Several observations are in order.
  • Perturbation of projection matrices brings no significant advantage in the practically relevant case of unknown co-support. The empirical transitions will remain the same for perturbed and unperturbed matrices. This is very different to the `1-minimization problem (1.1), where perturbation boosts the recovery performance significantly as shown in [PS13].
  • In the case of known co-support, when Bu = 0 is added as additional constraint, unperturbed matrices perform better. We notice that the empirical phase transition is above the red curve, and deduce that linear dependencies might be beneficial when the co-support is known.
  • When increasing the number of projecting directions (4,5,6 or more) the differences between estimated (dashed) and theoretical (continuous line) phase transition become smaller. This might be due to the fact that linear dependencies between the columns (and rows) of A become “rare”, and the assumptions of Propositions 4.1 and 4.2 are more likely to be satisfied.
  • In 3D the difference between empirical phase transitions for 3 and 4 projecting directions is very small, i.e. relative phase transitions are almost equal. This is different to the 2D case above. We currently do not have an explanation for this phenomenon.
  • The log-log plot in Figure 15 shows that phase transitions in 3D exhibit a power law behavior, similar to the theoretical phase transitions for `1-recovery from [PS13], [PSS13]. Moreover, the plot also shows the scaling exponent of the green and red curves is higher, which results in significantly higher sparsity levels of the image gradient then image sparsity which allow exact recovery for big volumes and large d.

The second paper maps how a new solver perform with these highly coherent matrices.

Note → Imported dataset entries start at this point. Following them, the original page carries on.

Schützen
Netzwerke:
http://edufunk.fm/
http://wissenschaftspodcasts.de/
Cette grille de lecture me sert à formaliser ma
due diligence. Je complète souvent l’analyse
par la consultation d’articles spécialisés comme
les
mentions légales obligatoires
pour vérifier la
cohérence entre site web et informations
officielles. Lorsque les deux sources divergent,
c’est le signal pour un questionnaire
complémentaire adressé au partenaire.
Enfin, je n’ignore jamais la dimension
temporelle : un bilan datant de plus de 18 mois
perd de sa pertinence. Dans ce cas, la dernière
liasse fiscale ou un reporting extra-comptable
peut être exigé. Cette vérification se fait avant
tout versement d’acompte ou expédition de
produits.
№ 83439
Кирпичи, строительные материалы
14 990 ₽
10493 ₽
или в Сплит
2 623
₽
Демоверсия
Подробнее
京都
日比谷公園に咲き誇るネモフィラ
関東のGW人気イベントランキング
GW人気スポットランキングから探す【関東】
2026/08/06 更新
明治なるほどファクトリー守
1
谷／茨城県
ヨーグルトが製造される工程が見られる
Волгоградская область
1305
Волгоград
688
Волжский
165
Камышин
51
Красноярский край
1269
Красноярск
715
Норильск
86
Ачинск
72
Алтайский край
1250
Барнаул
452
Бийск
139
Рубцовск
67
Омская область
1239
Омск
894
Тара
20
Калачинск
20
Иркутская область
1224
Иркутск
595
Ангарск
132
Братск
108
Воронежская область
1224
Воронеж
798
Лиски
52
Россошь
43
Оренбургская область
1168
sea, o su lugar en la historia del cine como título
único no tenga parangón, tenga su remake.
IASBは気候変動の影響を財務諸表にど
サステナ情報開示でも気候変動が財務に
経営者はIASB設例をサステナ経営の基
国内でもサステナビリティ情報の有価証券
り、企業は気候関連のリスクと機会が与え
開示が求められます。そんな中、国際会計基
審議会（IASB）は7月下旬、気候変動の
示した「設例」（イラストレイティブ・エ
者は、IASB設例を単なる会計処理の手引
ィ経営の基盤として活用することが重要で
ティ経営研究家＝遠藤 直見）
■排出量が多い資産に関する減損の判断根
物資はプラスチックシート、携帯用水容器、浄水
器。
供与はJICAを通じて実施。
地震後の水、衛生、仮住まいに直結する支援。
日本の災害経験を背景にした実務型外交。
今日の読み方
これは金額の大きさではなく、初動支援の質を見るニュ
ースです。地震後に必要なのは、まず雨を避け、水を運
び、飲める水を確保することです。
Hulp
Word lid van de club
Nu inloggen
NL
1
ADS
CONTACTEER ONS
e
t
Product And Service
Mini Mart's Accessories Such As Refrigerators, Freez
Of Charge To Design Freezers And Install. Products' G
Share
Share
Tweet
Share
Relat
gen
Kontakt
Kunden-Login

Compressive sensing is a methodology for the reconstruction of sparse or compressible signals using far fewer samples than required by the Nyquist criterion. However, many of the results in compressive sensing concern random sampling matrices such as Gaussian and Bernoulli matrices. In common physically feasible signal acquisition and reconstruction scenarios such as super-resolution of images, the sensing matrix has a non-random structure with highly correlated columns. Here we present a compressive sensing type recovery algorithm, called Partial Inversion (PartInv), that overcomes the correlations among the columns. We provide theoretical justification as well as empirical comparisons.

References:
The reconstruction of three-dimensional sparse volume functions from few tomographic projections constitutes a challenging problem in image reconstruction and turns out to be a particular instance problem of compressive sensing. The tomographic measurement matrix encodes the incidence relation of the imaging process, and therefore is not subject to design up to small perturbations of non-zero entries. We present an average case analysis of the recovery properties and a corresponding tail bound to establish weak thresholds, in excellent agreement with numerical experiments. Our result improve the state-of-the-art of tomographic imaging in experimental fluid dynamics by a factor of three.